I’m very excited that we’ve been a part of it. I think companies that paved the way for us to do this, like Starbucks and Amazon and REI and Apple and Chipotle — they started this massive wave, and we fit so beautifully in that wave. I hope that with us winning this election in Louisville a bunch of other grocery stores will follow suit, because it’s important for us to recognize our worth.
We’ve been told that we are unskilled labor this entire time, but we all know that no labor is unskilled. We just want everyone else to acknowledge that. I think, especially after COVID, people are finally waking up and realizing that they are way more important than any job tells them they are. It’s inspiring to see that sentiment translate to organizing, because everyone deserves more than just minimum wage for working. Everyone deserves great benefits and workplace safety. That should be the standard. I think it’s time everyone realizes that.
Organizing your workplace is not the norm, unfortunately, and it involves a lot of risk. What has the drive meant to you and your coworkers?
I have never seen so much engagement from people in a workplace before. When you band together to organize a union, workers with legitimate concerns finally get a voice in what’s going on. The engagement level increases. It makes us want to go to work, and it makes us want to be active participants in our workplace and in society.
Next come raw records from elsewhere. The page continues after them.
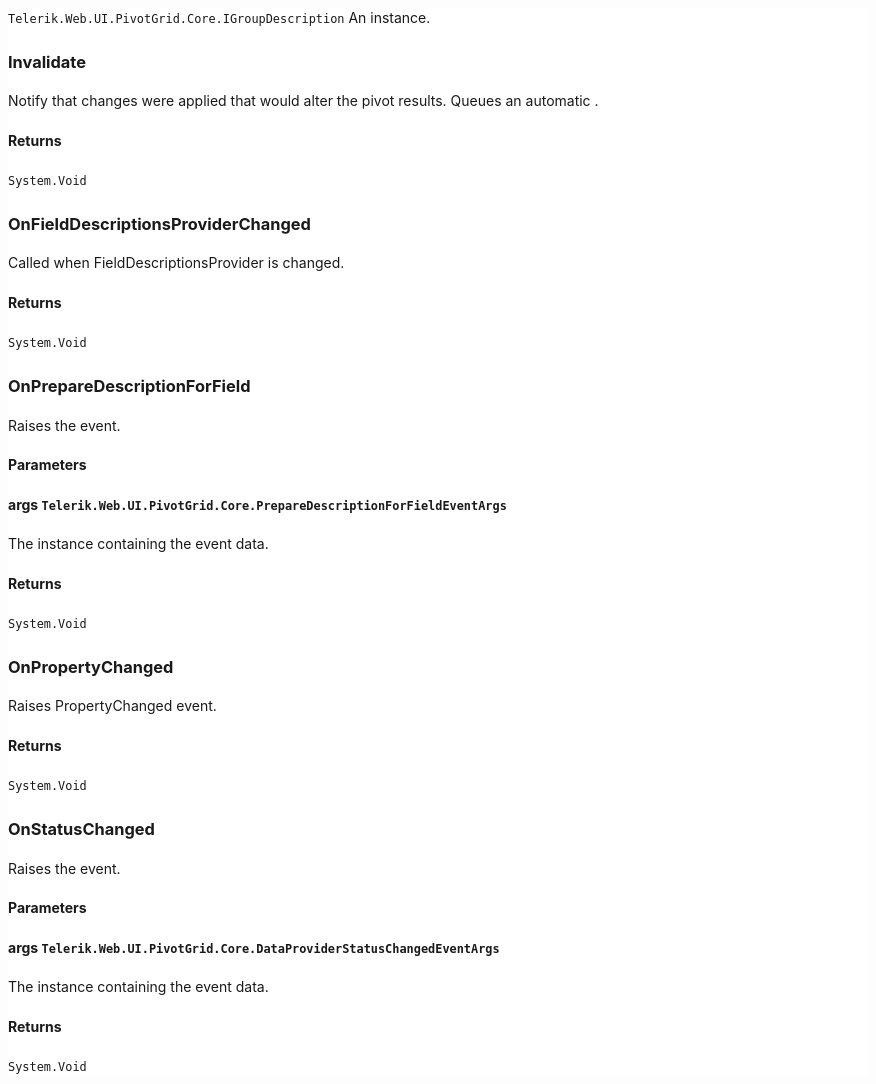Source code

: `Telerik.Web.UI.PivotGrid.Core.IGroupDescription` An  instance.

###  Invalidate

Notify that changes were applied that would alter the pivot results.
            Queues an automatic .

#### Returns

`System.Void` 

###  OnFieldDescriptionsProviderChanged

Called when FieldDescriptionsProvider is changed.

#### Returns

`System.Void` 

###  OnPrepareDescriptionForField

Raises the  event.

#### Parameters

#### args `Telerik.Web.UI.PivotGrid.Core.PrepareDescriptionForFieldEventArgs`

The  instance containing the event data.

#### Returns

`System.Void` 

###  OnPropertyChanged

Raises PropertyChanged event.

#### Returns

`System.Void` 

###  OnStatusChanged

Raises the  event.

#### Parameters

#### args `Telerik.Web.UI.PivotGrid.Core.DataProviderStatusChangedEventArgs`

The  instance containing the event data.

#### Returns

`System.Void` 
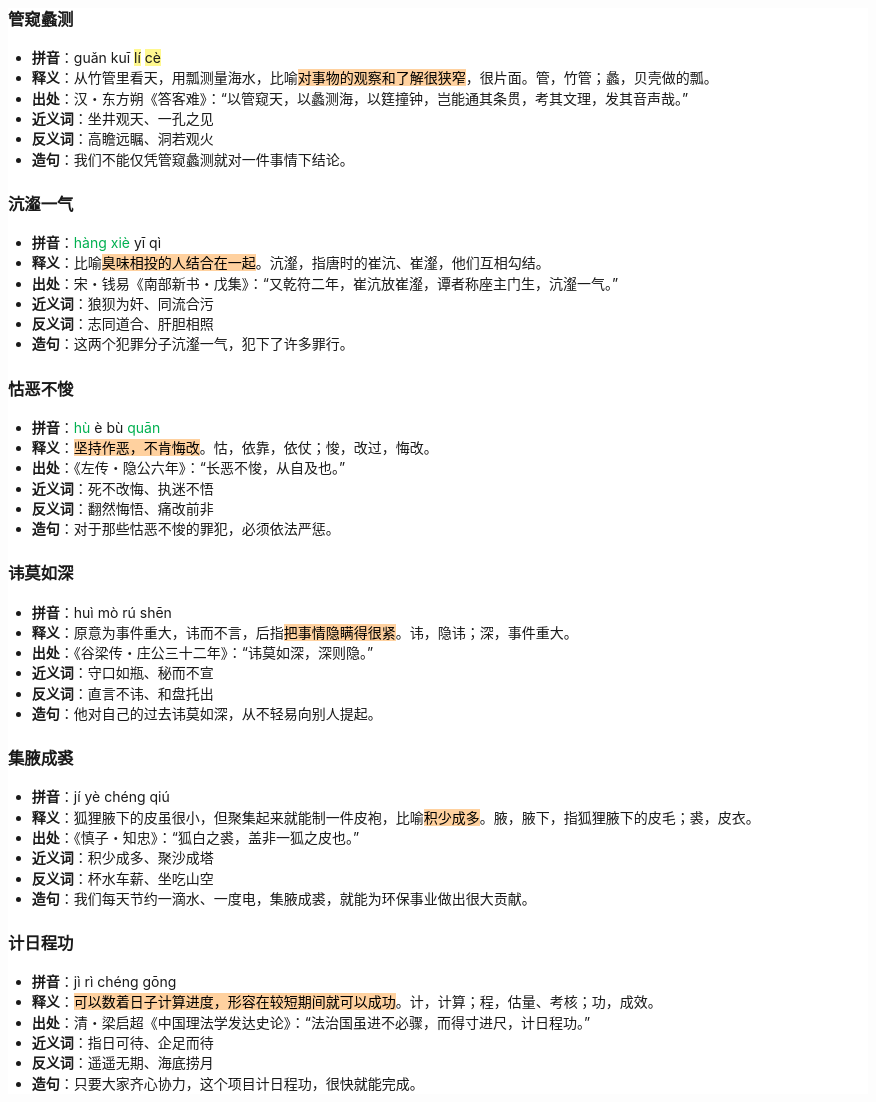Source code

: ### 管窥蠡测

- **拼音**：guǎn kuī <span style="background:#fff88f">lí</span> <span style="background:#fff88f">cè</span>
- **释义**：从竹管里看天，用瓢测量海水，比喻<mark style="background: #FFB86CA6;">对事物的观察和了解很狭窄</mark>，很片面。管，竹管；蠡，贝壳做的瓢。
- **出处**：汉・东方朔《答客难》：“以管窥天，以蠡测海，以筳撞钟，岂能通其条贯，考其文理，发其音声哉。”
- **近义词**：坐井观天、一孔之见
- **反义词**：高瞻远瞩、洞若观火
- **造句**：我们不能仅凭管窥蠡测就对一件事情下结论。

### 沆瀣一气

- **拼音**：<font color="#00b050">hàng</font> <font color="#00b050">xiè</font> yī qì
- **释义**：比喻<mark style="background: #FFB86CA6;">臭味相投的人结合在一起</mark>。沆瀣，指唐时的崔沆、崔瀣，他们互相勾结。
- **出处**：宋・钱易《南部新书・戊集》：“又乾符二年，崔沆放崔瀣，谭者称座主门生，沆瀣一气。”
- **近义词**：狼狈为奸、同流合污
- **反义词**：志同道合、肝胆相照
- **造句**：这两个犯罪分子沆瀣一气，犯下了许多罪行。

### 怙恶不悛

- **拼音**：<font color="#00b050">hù</font> è bù <font color="#00b050">quān</font>
- **释义**：<mark style="background: #FFB86CA6;">坚持作恶，不肯悔改</mark>。怙，依靠，依仗；悛，改过，悔改。
- **出处**：《左传・隐公六年》：“长恶不悛，从自及也。”
- **近义词**：死不改悔、执迷不悟
- **反义词**：翻然悔悟、痛改前非
- **造句**：对于那些怙恶不悛的罪犯，必须依法严惩。

### 讳莫如深

- **拼音**：huì mò rú shēn
- **释义**：原意为事件重大，讳而不言，后指<mark style="background: #FFB86CA6;">把事情隐瞒得很紧</mark>。讳，隐讳；深，事件重大。
- **出处**：《谷梁传・庄公三十二年》：“讳莫如深，深则隐。”
- **近义词**：守口如瓶、秘而不宣
- **反义词**：直言不讳、和盘托出
- **造句**：他对自己的过去讳莫如深，从不轻易向别人提起。

### 集腋成裘

- **拼音**：jí yè chéng qiú
- **释义**：狐狸腋下的皮虽很小，但聚集起来就能制一件皮袍，比喻<mark style="background: #FFB86CA6;">积少成多</mark>。腋，腋下，指狐狸腋下的皮毛；裘，皮衣。
- **出处**：《慎子・知忠》：“狐白之裘，盖非一狐之皮也。”
- **近义词**：积少成多、聚沙成塔
- **反义词**：杯水车薪、坐吃山空
- **造句**：我们每天节约一滴水、一度电，集腋成裘，就能为环保事业做出很大贡献。

### 计日程功

- **拼音**：jì rì chéng gōng
- **释义**：<mark style="background: #FFB86CA6;">可以数着日子计算进度，形容在较短期间就可以成功</mark>。计，计算；程，估量、考核；功，成效。
- **出处**：清・梁启超《中国理法学发达史论》：“法治国虽进不必骤，而得寸进尺，计日程功。”
- **近义词**：指日可待、企足而待
- **反义词**：遥遥无期、海底捞月
- **造句**：只要大家齐心协力，这个项目计日程功，很快就能完成。
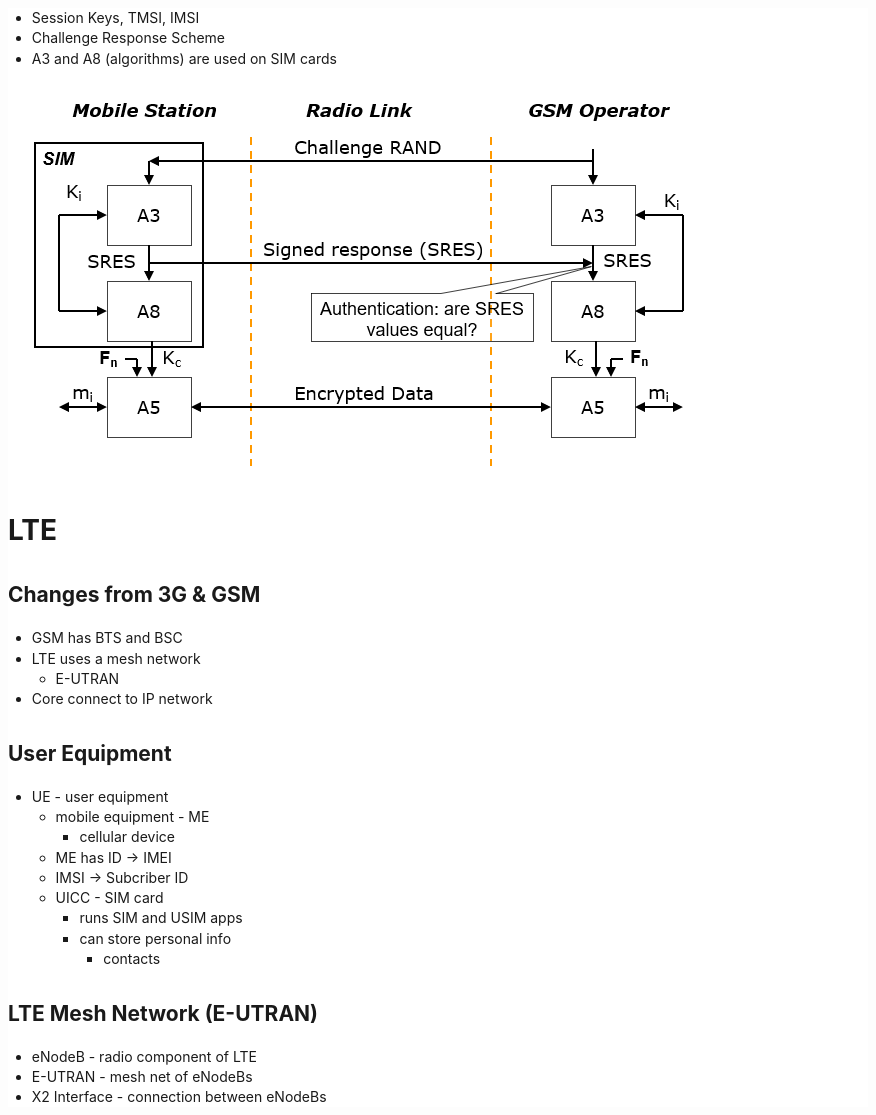 - Session Keys, TMSI, IMSI
- Challenge Response Scheme
- A3 and A8 (algorithms) are used on SIM cards

![Untitled](Cellular%20Security/Untitled%204.png)

# LTE

## Changes from 3G & GSM

- GSM has BTS and BSC
- LTE uses a mesh network
    - E-UTRAN
- Core connect to IP network

## User Equipment

- UE - user equipment
    - mobile equipment - ME
        - cellular device
    - ME has ID → IMEI
    - IMSI → Subcriber ID
    - UICC - SIM card
        - runs SIM and USIM apps
        - can store personal info
            - contacts

## LTE Mesh Network (E-UTRAN)

- eNodeB - radio component of LTE
- E-UTRAN - mesh net of eNodeBs
- X2 Interface - connection between eNodeBs
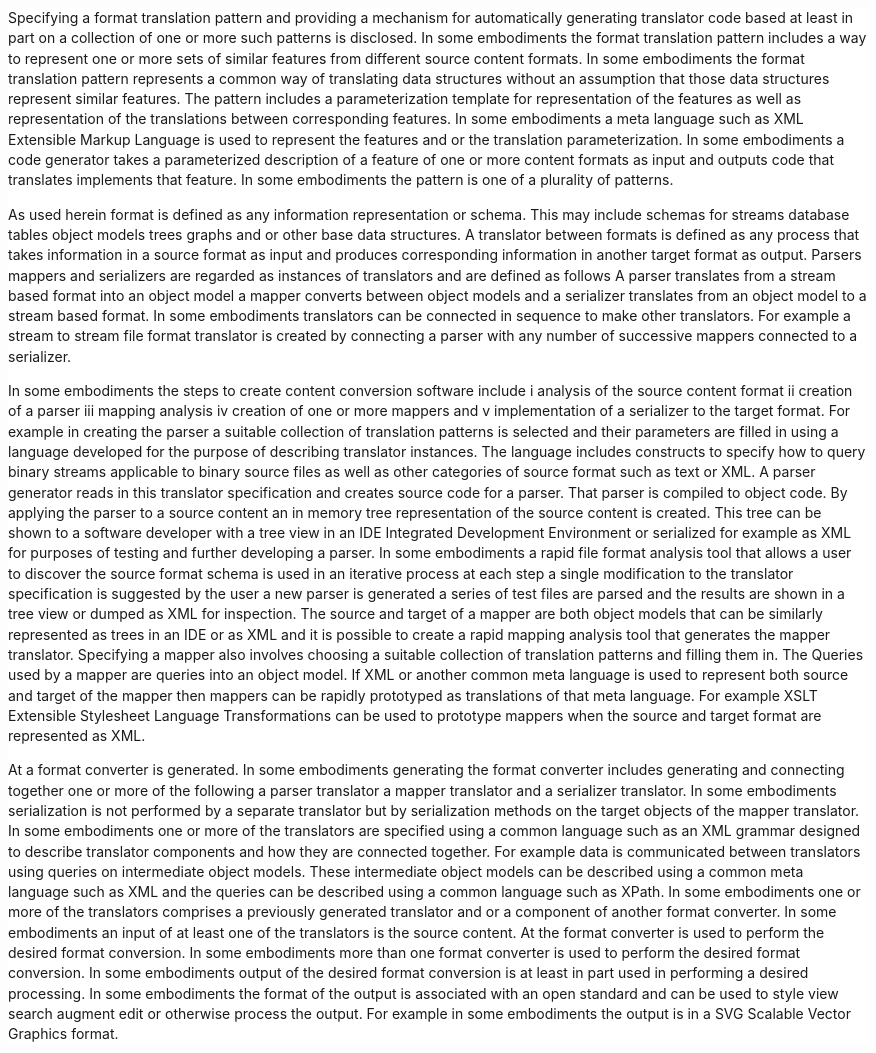 Specifying a format translation pattern and providing a mechanism for automatically generating translator code based at least in part on a collection of one or more such patterns is disclosed. In some embodiments the format translation pattern includes a way to represent one or more sets of similar features from different source content formats. In some embodiments the format translation pattern represents a common way of translating data structures without an assumption that those data structures represent similar features. The pattern includes a parameterization template for representation of the features as well as representation of the translations between corresponding features. In some embodiments a meta language such as XML Extensible Markup Language is used to represent the features and or the translation parameterization. In some embodiments a code generator takes a parameterized description of a feature of one or more content formats as input and outputs code that translates implements that feature. In some embodiments the pattern is one of a plurality of patterns.

As used herein format is defined as any information representation or schema. This may include schemas for streams database tables object models trees graphs and or other base data structures. A translator between formats is defined as any process that takes information in a source format as input and produces corresponding information in another target format as output. Parsers mappers and serializers are regarded as instances of translators and are defined as follows A parser translates from a stream based format into an object model a mapper converts between object models and a serializer translates from an object model to a stream based format. In some embodiments translators can be connected in sequence to make other translators. For example a stream to stream file format translator is created by connecting a parser with any number of successive mappers connected to a serializer.

In some embodiments the steps to create content conversion software include i analysis of the source content format ii creation of a parser iii mapping analysis iv creation of one or more mappers and v implementation of a serializer to the target format. For example in creating the parser a suitable collection of translation patterns is selected and their parameters are filled in using a language developed for the purpose of describing translator instances. The language includes constructs to specify how to query binary streams applicable to binary source files as well as other categories of source format such as text or XML. A parser generator reads in this translator specification and creates source code for a parser. That parser is compiled to object code. By applying the parser to a source content an in memory tree representation of the source content is created. This tree can be shown to a software developer with a tree view in an IDE Integrated Development Environment or serialized for example as XML for purposes of testing and further developing a parser. In some embodiments a rapid file format analysis tool that allows a user to discover the source format schema is used in an iterative process at each step a single modification to the translator specification is suggested by the user a new parser is generated a series of test files are parsed and the results are shown in a tree view or dumped as XML for inspection. The source and target of a mapper are both object models that can be similarly represented as trees in an IDE or as XML and it is possible to create a rapid mapping analysis tool that generates the mapper translator. Specifying a mapper also involves choosing a suitable collection of translation patterns and filling them in. The Queries used by a mapper are queries into an object model. If XML or another common meta language is used to represent both source and target of the mapper then mappers can be rapidly prototyped as translations of that meta language. For example XSLT Extensible Stylesheet Language Transformations can be used to prototype mappers when the source and target format are represented as XML.

At a format converter is generated. In some embodiments generating the format converter includes generating and connecting together one or more of the following a parser translator a mapper translator and a serializer translator. In some embodiments serialization is not performed by a separate translator but by serialization methods on the target objects of the mapper translator. In some embodiments one or more of the translators are specified using a common language such as an XML grammar designed to describe translator components and how they are connected together. For example data is communicated between translators using queries on intermediate object models. These intermediate object models can be described using a common meta language such as XML and the queries can be described using a common language such as XPath. In some embodiments one or more of the translators comprises a previously generated translator and or a component of another format converter. In some embodiments an input of at least one of the translators is the source content. At the format converter is used to perform the desired format conversion. In some embodiments more than one format converter is used to perform the desired format conversion. In some embodiments output of the desired format conversion is at least in part used in performing a desired processing. In some embodiments the format of the output is associated with an open standard and can be used to style view search augment edit or otherwise process the output. For example in some embodiments the output is in a SVG Scalable Vector Graphics format.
This has been super fulfilling. I realized that this is something I want to do for the rest of my life. I am so passionate about this stuff. There’s so much work that’s involved, and sometimes it’s thankless work. But at the end of the day, it is so rewarding to see not only personal growth and personal development, but seeing that development happen in your workplace and seeing it happen and come to fruition for other people. Seeing all that happen in real time is the biggest gift I’ve ever received.